Bedingungsloses Grundeinkommen und Bildung
11
Feb
von Antonio Anta Brink - Kategorie: Erziehung, Gesellschaft, Politik
Im Zusammenhang mit einer Bundestags-Petition der Tagesmutter Susanne Wiest, wird derzeit wieder das bedingungslose Grundeinkommen zum Thema. Das Für und Wider eines bedingungslossen Grundeinkommens wird meist im Zusammenhang mit Wirtschaft, Steuern und Finanzen diskutiert. Aber wie würde sich ein bedingungsloses Grundeinkommen auf die Bildung einer Gesellschaft auswirken? Ich stelle hier mal ein paar Hypothesen auf:
Mögliche Vorteile:
- Eltern hätten wieder mehr Zeit für die Erziehung ihrer Kinder.
- Lehrer könnten sich mehr um die Bildung als um die Erziehung der Schüler kümmern.
- Der von der PISA-Studie belegte starke Zusammenhang von sozialer Herkunft und Bildungserfolg würde sich mindern.

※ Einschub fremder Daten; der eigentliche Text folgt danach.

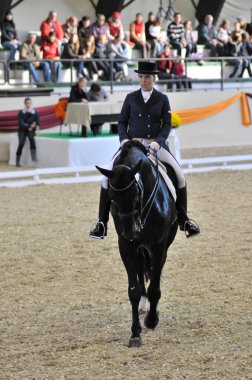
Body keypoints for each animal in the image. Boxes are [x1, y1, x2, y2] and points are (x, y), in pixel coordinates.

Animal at [96, 140, 177, 348]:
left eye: (136, 194)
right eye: (111, 198)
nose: (131, 232)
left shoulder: (159, 247)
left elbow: (155, 287)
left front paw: (152, 320)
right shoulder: (126, 247)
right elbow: (133, 290)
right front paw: (135, 334)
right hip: (138, 249)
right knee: (141, 271)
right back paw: (143, 304)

- Die Arbeit der vielen ehrenamtlich in der Bildung tätigen Personen, würde auf eine wirtschaftliche Grundlage gestellt werden und könnte zunehmen.
Mögliche Nachteile:
- Die Motivation für eine gute Schulbildung könnte sinken, weil die spätere Erwerbstätigkeit keine unbedingte Notwendigkeit mehr wäre.
1 Kommentar
Carl Jaegert
12|Feb|2009 1Bei einer solchen normativen Frage zur Zukunft unserer Gesellschaft – wie es ein Bedingungsloses Grundeinkommen wäre – ist es absurd, die Diskussion über diese Idee mit Wirtschaft, Steuern und Finanzen anzufangen oder sie darauf zu beschränken.
Natürlich muss sie erst einmal unter kulturellen Fragen besprochen werden (“Wie wollen wir leben?”). Und dazu gehört ganz emninet auch Bildung. Wie wirkt sich Grundeinkommen auf den zu Bildenden aus? Wie wirkt sich Grundeinkommen auf das Schulwesen und dessen Freit insgesamt aus? Und solche Frage müssen auch nach dem Ende der Petiutiosmitzeichnung weiter gestellt und besprochen werden.